What is required
Check each line below for "下表提供了使用" and say how many have it, with no other words.

Listed entries
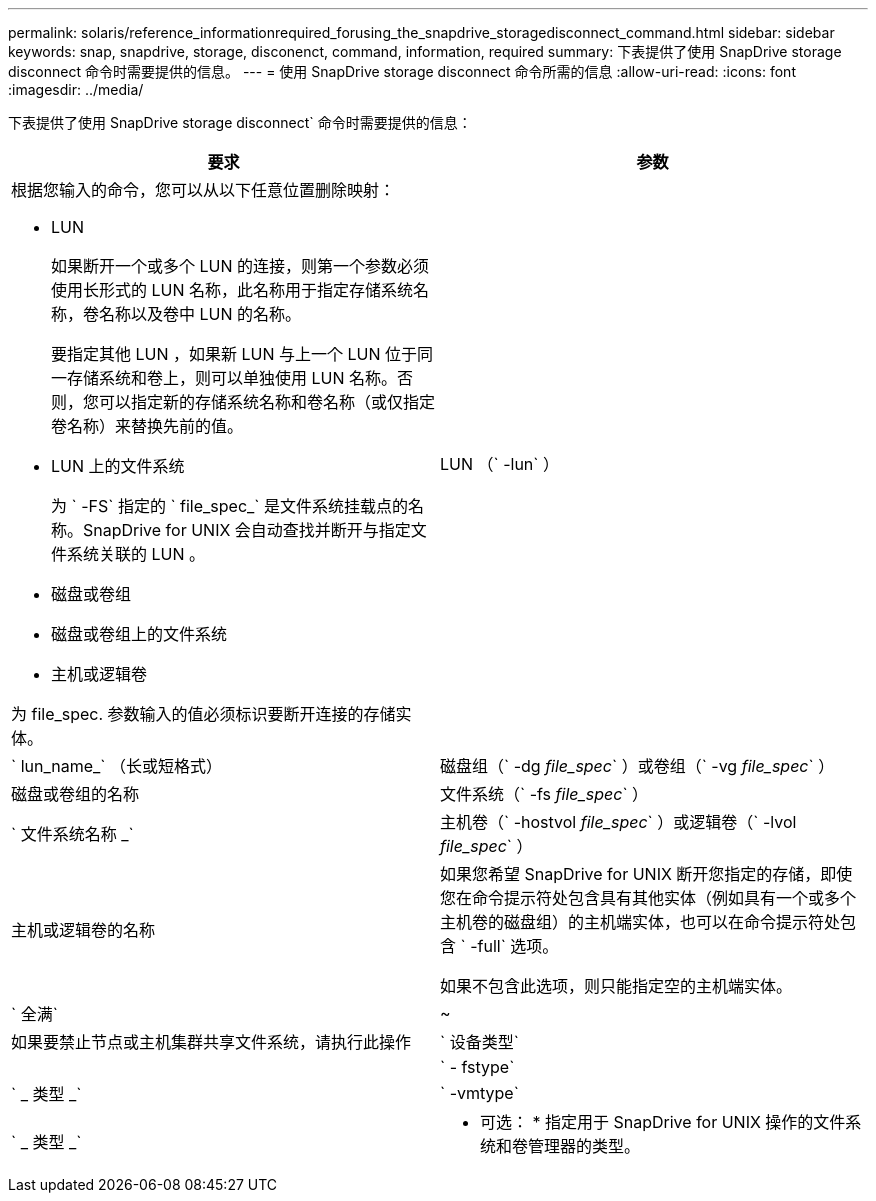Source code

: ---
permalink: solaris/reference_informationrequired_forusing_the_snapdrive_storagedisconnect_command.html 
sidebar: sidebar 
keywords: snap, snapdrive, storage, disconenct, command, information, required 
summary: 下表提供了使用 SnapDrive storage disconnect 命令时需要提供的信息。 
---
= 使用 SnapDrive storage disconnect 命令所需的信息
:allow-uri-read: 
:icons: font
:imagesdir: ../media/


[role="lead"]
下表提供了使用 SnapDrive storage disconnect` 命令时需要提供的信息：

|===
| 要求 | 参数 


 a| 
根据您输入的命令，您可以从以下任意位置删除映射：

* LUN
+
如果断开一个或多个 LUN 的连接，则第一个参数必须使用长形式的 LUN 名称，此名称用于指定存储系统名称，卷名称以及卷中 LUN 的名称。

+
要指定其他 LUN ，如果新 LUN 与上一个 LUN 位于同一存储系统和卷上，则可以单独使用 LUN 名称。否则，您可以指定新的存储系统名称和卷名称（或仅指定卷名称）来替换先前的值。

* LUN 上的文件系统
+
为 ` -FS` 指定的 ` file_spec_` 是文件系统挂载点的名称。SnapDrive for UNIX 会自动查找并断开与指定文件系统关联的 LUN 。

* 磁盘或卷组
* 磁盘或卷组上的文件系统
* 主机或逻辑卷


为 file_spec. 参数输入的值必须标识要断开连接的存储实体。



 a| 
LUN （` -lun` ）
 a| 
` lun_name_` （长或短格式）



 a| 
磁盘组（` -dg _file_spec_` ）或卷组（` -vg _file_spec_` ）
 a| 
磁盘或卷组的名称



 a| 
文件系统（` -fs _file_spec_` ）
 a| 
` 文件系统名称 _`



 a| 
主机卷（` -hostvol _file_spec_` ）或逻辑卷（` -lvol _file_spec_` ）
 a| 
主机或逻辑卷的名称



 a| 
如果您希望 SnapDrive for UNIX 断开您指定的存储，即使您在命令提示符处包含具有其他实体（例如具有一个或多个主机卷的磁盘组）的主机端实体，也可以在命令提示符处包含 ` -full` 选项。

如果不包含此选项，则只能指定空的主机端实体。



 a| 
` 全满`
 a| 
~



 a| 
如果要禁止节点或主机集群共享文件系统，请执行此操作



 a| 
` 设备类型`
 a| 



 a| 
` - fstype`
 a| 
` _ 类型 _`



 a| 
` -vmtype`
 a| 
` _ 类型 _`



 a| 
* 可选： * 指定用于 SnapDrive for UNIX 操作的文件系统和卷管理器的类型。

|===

Response box
2